RE: Finding special characters within character strings

Hall of Fame

Points: 3992

August 19, 2014 at 11:17 am

Thanks for the article! One clarification:

Also notice that “Ça va” is missing. If the column is case sensitive, should that not have been captured? Again this is not a course on regular expressions but note: the regular expression does not see the accented characters as special. Meaning (é and e) or (Ä and A) are evaluated as the same, as far as the expression is concerned.

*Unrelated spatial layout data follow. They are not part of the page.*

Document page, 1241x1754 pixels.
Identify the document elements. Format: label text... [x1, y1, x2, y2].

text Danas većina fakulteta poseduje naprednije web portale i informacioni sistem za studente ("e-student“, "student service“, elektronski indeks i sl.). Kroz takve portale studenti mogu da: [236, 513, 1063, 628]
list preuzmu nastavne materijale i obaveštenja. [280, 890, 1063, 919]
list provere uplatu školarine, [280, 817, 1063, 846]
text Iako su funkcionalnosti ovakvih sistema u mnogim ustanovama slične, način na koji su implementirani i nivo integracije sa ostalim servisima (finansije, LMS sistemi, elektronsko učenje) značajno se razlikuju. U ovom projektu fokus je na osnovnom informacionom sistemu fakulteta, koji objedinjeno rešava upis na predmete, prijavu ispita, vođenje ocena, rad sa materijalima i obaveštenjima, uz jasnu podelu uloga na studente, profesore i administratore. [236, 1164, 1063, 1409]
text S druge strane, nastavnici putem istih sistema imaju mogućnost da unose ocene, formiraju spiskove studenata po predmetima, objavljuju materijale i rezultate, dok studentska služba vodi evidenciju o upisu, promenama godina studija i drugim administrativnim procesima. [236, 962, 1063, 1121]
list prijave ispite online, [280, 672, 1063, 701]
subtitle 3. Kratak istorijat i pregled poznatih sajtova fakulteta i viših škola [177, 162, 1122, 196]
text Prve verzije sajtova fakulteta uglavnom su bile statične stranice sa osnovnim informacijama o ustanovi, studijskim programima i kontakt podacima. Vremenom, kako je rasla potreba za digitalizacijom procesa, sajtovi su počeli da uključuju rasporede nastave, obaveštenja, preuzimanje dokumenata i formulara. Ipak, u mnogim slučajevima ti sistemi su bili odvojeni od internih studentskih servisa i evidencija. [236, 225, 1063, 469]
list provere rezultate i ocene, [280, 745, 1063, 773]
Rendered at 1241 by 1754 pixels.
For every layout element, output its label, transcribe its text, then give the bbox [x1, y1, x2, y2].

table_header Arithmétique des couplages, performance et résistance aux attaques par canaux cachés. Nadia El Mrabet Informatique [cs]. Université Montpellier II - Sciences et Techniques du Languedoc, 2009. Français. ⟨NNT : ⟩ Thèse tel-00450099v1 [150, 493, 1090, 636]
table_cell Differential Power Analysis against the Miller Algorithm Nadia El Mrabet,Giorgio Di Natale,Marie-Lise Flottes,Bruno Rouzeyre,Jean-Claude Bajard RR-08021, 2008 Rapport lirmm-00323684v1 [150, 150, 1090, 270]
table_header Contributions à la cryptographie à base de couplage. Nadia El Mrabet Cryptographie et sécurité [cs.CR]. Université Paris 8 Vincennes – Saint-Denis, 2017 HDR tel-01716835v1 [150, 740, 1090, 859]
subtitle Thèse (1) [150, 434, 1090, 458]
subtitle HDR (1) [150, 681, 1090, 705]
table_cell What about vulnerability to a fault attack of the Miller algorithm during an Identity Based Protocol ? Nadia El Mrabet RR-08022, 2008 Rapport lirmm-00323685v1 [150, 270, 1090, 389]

This is incorrect, they are not evaluated the same. When checking ranges in regular expressions, the collation setting is used. When you specify [A-Z], this includes every character alphabetically sorted between 'A' and 'Z' according to the collation. 'Ç' is sorted between 'C' and 'D' alphabetically in this collation, and so is included in [A-Z].

SELECT 'IT WORKS'
WHERE 'C' COLLATE SQL_Latin1_General_CP1_CI_AS LIKE ('%[C-C]%');
SELECT 'IT WORKS'
WHERE 'C' COLLATE SQL_Latin1_General_CP1_CI_AS LIKE ('%[B-C]%');
SELECT 'IT WORKS'
WHERE 'C' COLLATE SQL_Latin1_General_CP1_CI_AS LIKE ('%[C-D]%');
SELECT 'IT WORKS'
WHERE 'Ç' COLLATE SQL_Latin1_General_CP1_CI_AS LIKE ('%[C-C]%');
SELECT 'IT WORKS'
WHERE 'Ç' COLLATE SQL_Latin1_General_CP1_CI_AS LIKE ('%[B-C]%');
SELECT 'IT WORKS'
WHERE 'Ç' COLLATE SQL_Latin1_General_CP1_CI_AS LIKE ('%[C-D]%');

In 1-3, you can see that a plain 'C' matches all 3 ranges. However, in 4-6, the accented 'Ç' character only matches the range [C-D].